Excerpted text -
________________________________________

Your mother always told you to eat your broccoli, but new research shows she should also have told you how it should be cooked. A January 2011 study from the University of Illinois at Urbana-Champaign, published in Nutrition and Cancer, suggests that overcooking broccoli doesn’t just make it mushy and gray, it also zaps its potential cancer-preventing properties.

Broccoli contains myrosinase, the key enzyme in the formation of sulforaphane, a sulfur-containing compound that studies suggest decreases both inflammation and carcinogenesis. But “the enzyme is heat-sensitive,” says Elizabeth Jeffery, the nutritionist whose lab conducted the study, “so if you cook it extensively for any period of time, you’re going to destroy it.”

Lightly steaming broccoli for just two to four minutes—until it’s tough-tender—protects the enzyme. Moreover, a recent preliminary pilot study suggests that eating broccoli with other myrosinase-rich foods, like broccoli sprouts, mustard, radishes or wasabi, may nearly double sulforaphane absorption in the body.

The trick is making the broccoli tasty. “The science serves little purpose unless you’re going to put it in your mouth,” says nutrition researcher and practitioner Wendy Bazilian, who runs a health and wellness clinic in San Diego. So we asked Dean Rucker, a chef and author of Golden Door Cooks at Home, to create a recipe that delivers a sulforaphane double punch. Try the recipe to experience the delicious results.

Broccoli, Soba & Shiitake Mushrooms With Wasabi-Mustard Vinaigrette and Toasted Sesame

This tasty recipe delivers a sulforaphane double punch.

Makes six servings, 1¼ cups each

  • 4 cups tightly packed broccoli florets
  • 2 cups shiitake mushrooms, thinly sliced
  • 1 tablespoon peanut oil
  • 8 ounces soba noodles (or whole wheat spaghetti)
  • 1 tablespoon sesame seeds, toasted

Vinaigrette:

  • 1½ tablespoons Dijon mustard
  • 2 tablespoons unseasoned rice vinegar
  • ½ teaspoon toasted sesame oil
  • 1 teaspoon soy sauce
  • 1 teaspoon honey
  • 1 teaspoon wasabi paste
  • Juice of half a small lime
  • ¼ cup plus 1 tablespoon peanut oil

Cook the noodles in boiling water per package instructions. When cooked, place in a bowl of ice water to stop cooking and chill.

________________________________________

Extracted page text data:
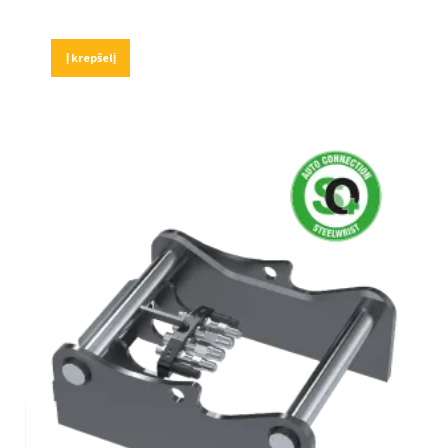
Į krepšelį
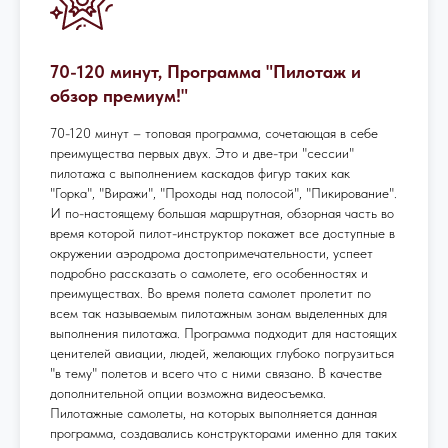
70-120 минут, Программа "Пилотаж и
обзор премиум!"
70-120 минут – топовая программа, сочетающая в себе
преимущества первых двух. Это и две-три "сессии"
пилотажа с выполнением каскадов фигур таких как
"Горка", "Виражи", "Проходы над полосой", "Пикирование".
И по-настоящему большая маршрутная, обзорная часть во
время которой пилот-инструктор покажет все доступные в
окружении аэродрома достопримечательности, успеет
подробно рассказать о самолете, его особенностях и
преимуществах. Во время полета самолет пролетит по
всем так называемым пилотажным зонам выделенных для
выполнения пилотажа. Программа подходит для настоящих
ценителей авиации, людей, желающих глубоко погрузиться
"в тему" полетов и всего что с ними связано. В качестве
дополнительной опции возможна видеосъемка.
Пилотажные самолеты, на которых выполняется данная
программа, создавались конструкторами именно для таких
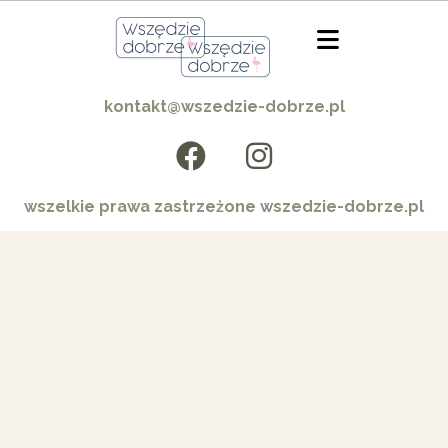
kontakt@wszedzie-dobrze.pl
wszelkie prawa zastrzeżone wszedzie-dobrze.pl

________________________________________

What to do -
A – Decide whether each statement agrees with the broccoli article: (i) the study appeared in Nutrition and Cancer, (ii) the recipe makes four servings, and (iii) Wendy Bazilian runs a clinic in Los Angeles. Answer yes or no for each and quote the words from the article that decide it.
B – Print the broccoli article from "The trick is" up to and including "the delicious results.".

Response list -
A –
(i) Yes: "published in Nutrition and Cancer"
(ii) No: "Makes six servings, 1¼ cups each"
(iii) No: "runs a health and wellness clinic in San Diego"

B –
The trick is making the broccoli tasty. “The science serves little purpose unless you’re going to put it in your mouth,” says nutrition researcher and practitioner Wendy Bazilian, who runs a health and wellness clinic in San Diego. So we asked Dean Rucker, a chef and author of Golden Door Cooks at Home, to create a recipe that delivers a sulforaphane double punch. Try the recipe to experience the delicious results.